BEGIN Selected passage

On Monday, December 14th, seven members of the 2020-2021 AJET National Council held an online meeting with representatives from MIC, MOFA, MEXT, and CLAIR to discuss and exchange opinions on the JET Programme, the AJET report on power harassment and support systems, the impact of COVID-19, and more.
The meeting commenced at 9:30 AM, and began with opening remarks from the Director of the Department of JET Programme Management at CLAIR. He highlighted ways that CLAIR is seeking to improve training materials for JETs and adapt these materials to be conducted online during the pandemic and in the future.
The AJET winter preliminary report, “Power Harassment and Support Systems on the JET Programme,” was presented by Jessica Craven, Project Manager for AJET, to CLAIR and the three Ministries. The report highlighted problems that some JET program participants have been experiencing, such as uncompensated overtime, xenophobia/racism, mental health, and sexual harassment. The report noted that COVID-19 has worsened some of these previously-existing issues, and has made guaranteed access to sick leave for both ALTs and CIRs a necessity. Both Ministry members and CLAIR insured that they are working to understand the precise impact that COVID-19 has had on participants of the JET Programme, and are carefully considering what they can do to address some of these issues.

END Selected passage

» Task goal:
Reproduce the full text about the AJET National Council meeting word for word. The data play no part in this work.

BEGIN Data listing

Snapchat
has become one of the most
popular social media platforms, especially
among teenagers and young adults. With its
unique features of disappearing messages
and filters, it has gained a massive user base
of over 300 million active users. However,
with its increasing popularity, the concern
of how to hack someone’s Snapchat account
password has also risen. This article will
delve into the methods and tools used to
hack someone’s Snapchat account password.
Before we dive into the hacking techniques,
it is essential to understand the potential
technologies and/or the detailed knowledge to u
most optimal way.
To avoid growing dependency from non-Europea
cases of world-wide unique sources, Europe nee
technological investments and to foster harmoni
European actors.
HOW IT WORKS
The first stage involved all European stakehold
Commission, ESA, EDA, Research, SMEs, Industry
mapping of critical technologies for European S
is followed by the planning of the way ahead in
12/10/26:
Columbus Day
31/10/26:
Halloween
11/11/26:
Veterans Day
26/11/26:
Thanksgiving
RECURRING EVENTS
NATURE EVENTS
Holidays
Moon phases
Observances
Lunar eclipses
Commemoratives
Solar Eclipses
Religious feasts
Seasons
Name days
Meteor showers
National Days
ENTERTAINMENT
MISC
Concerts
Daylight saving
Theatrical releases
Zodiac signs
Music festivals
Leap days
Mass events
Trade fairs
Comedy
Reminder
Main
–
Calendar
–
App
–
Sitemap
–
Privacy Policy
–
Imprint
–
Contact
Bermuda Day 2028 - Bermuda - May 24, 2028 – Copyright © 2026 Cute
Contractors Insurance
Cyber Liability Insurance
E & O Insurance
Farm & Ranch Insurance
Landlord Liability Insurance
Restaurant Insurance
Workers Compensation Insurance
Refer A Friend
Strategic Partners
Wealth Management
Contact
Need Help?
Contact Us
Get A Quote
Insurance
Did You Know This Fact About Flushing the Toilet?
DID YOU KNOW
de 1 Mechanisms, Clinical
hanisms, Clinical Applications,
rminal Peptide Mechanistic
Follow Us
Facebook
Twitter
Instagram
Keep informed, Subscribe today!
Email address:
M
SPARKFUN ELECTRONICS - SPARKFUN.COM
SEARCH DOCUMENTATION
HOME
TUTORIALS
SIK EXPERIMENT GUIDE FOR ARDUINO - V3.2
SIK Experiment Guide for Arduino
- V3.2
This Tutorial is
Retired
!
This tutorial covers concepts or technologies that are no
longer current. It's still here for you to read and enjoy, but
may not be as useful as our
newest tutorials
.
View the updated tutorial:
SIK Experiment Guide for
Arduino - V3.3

END Data listing

» Your response:
On Monday, December 14th, seven members of the 2020-2021 AJET National Council held an online meeting with representatives from MIC, MOFA, MEXT, and CLAIR to discuss and exchange opinions on the JET Programme, the AJET report on power harassment and support systems, the impact of COVID-19, and more.
The meeting commenced at 9:30 AM, and began with opening remarks from the Director of the Department of JET Programme Management at CLAIR. He highlighted ways that CLAIR is seeking to improve training materials for JETs and adapt these materials to be conducted online during the pandemic and in the future.
The AJET winter preliminary report, “Power Harassment and Support Systems on the JET Programme,” was presented by Jessica Craven, Project Manager for AJET, to CLAIR and the three Ministries. The report highlighted problems that some JET program participants have been experiencing, such as uncompensated overtime, xenophobia/racism, mental health, and sexual harassment. The report noted that COVID-19 has worsened some of these previously-existing issues, and has made guaranteed access to sick leave for both ALTs and CIRs a necessity. Both Ministry members and CLAIR insured that they are working to understand the precise impact that COVID-19 has had on participants of the JET Programme, and are carefully considering what they can do to address some of these issues.